We’re running seriously high-acuity patients from one side of the metro to another. Sometimes not everyone is going to make it or get the care they need purely because of that reason.
The new COVID-19 ward at St George Hospital filled up within a day. It had 16 patients in the department waiting for beds to become available, plus another four ambulances waiting to get in. The worst is Westmead Hospital, where the upper limits to offload a patient from the ambulance can be eight hours.
It’s the middle of winter and the ambulance doors have to be open for ventilation. It’s often pouring rain and you have to wrap patients in blankets to keep warm. You sit there and you listen to the radio with your patients stuck in the car, hearing high-acuity jobs like heart attacks and car accidents come up while the dispatch is begging on the other end to get anyone to attend.
I had three COVID patients back-to-back the other night, which is stressful because of the hypervigilance you have to have. Some of them are really sick with unbelievably low oxygen levels. You want to provide the best care but you’re cautious because you’re in the ambulance with them for three to four hours and a brush of the face, a ripped gown or a yawn could expose you to the virus.
NSW paramedics have copped two pay cuts since the pandemic started. Every time we get exposed to COVID we have to go into isolation for two weeks. The government doesn’t pay us penalties during this, which can amount to a third of our salary. Our families are close contacts and have to isolate with us, so it’s a compounding problem.

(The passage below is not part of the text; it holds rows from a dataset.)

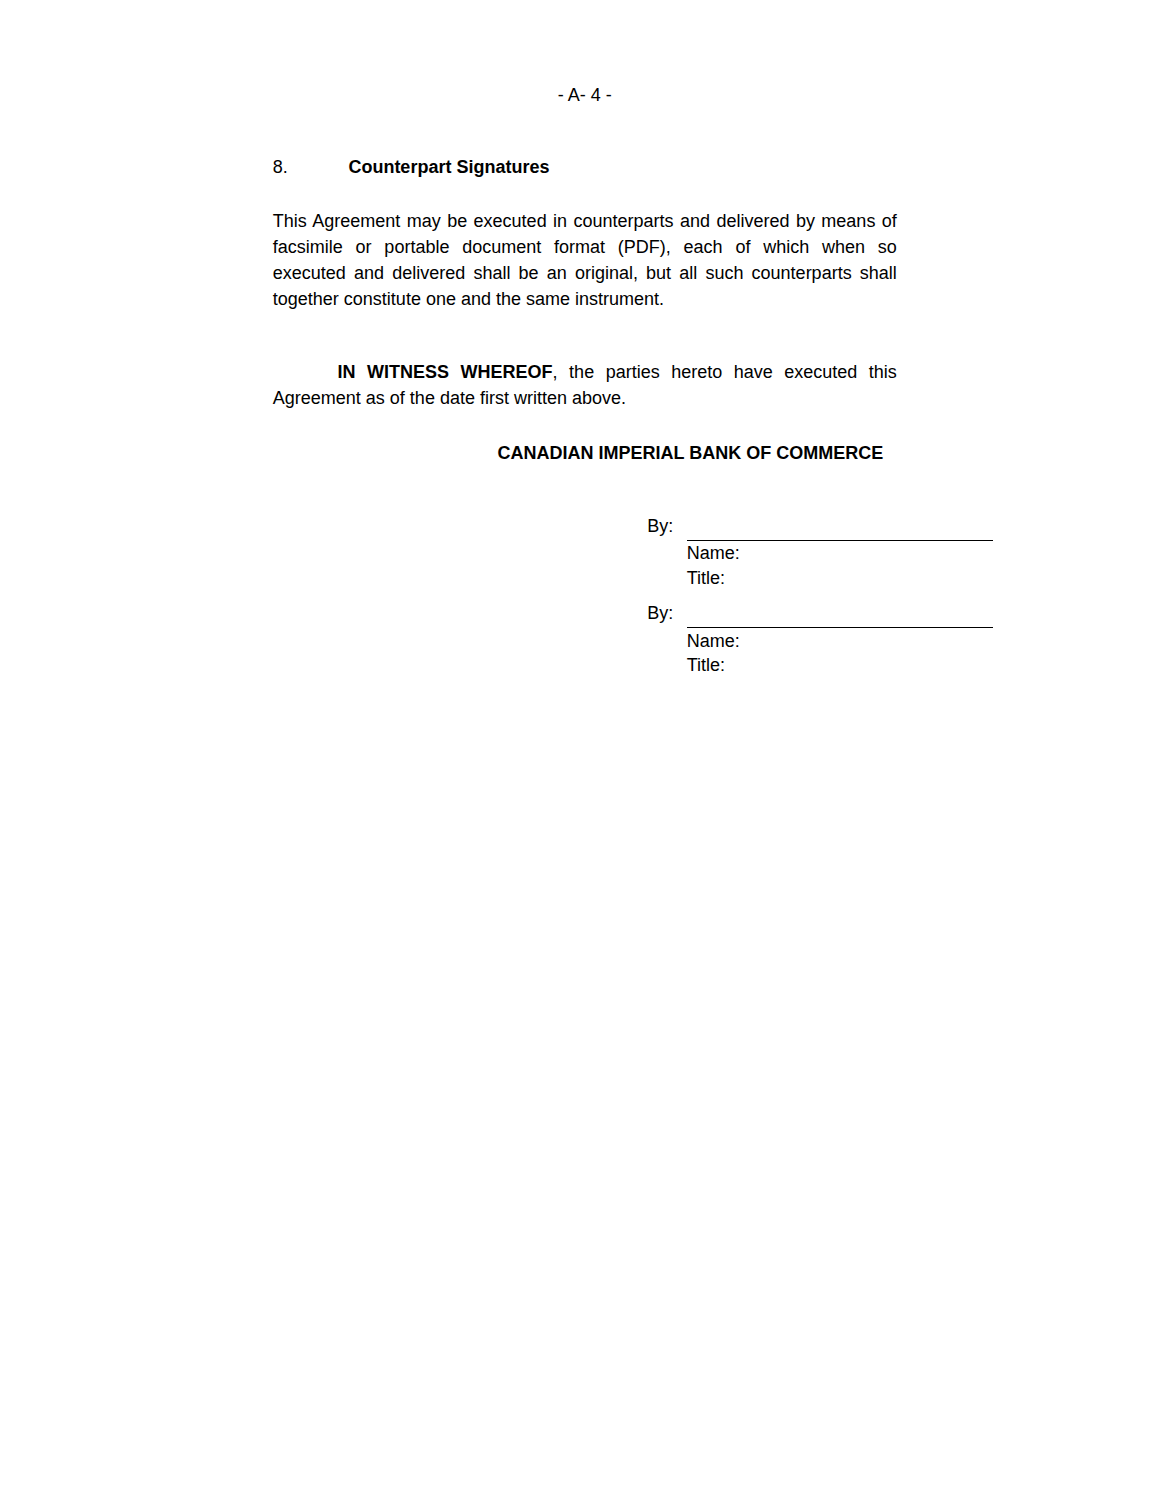- A- 4 -
8. Counterpart Signatures
This Agreement may be executed in counterparts and delivered by means of facsimile or portable document format (PDF), each of which when so executed and delivered shall be an original, but all such counterparts shall together constitute one and the same instrument.
IN WITNESS WHEREOF, the parties hereto have executed this Agreement as of the date first written above.
CANADIAN IMPERIAL BANK OF COMMERCE
By:
Name:
Title:
By:
Name:
Title:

Politicians keep saying we’re valued. But the reality is we’re not, and turning up day after day is difficult when they don’t have enough respect for us not to cut our pay. 49 staff have come back from leave early. We need these breaks.
This isn’t a crisis that will end in October. This is an exponential workload that will be with us well into the next year.
Graduate programs have been paused, and graduates put into assistant positions, meaning they’re not getting the training they need to become certified paramedics.
The government hasn’t given us any modelling, plans or timeline for ambulance worker capacity. We’re lacking hope and confidence.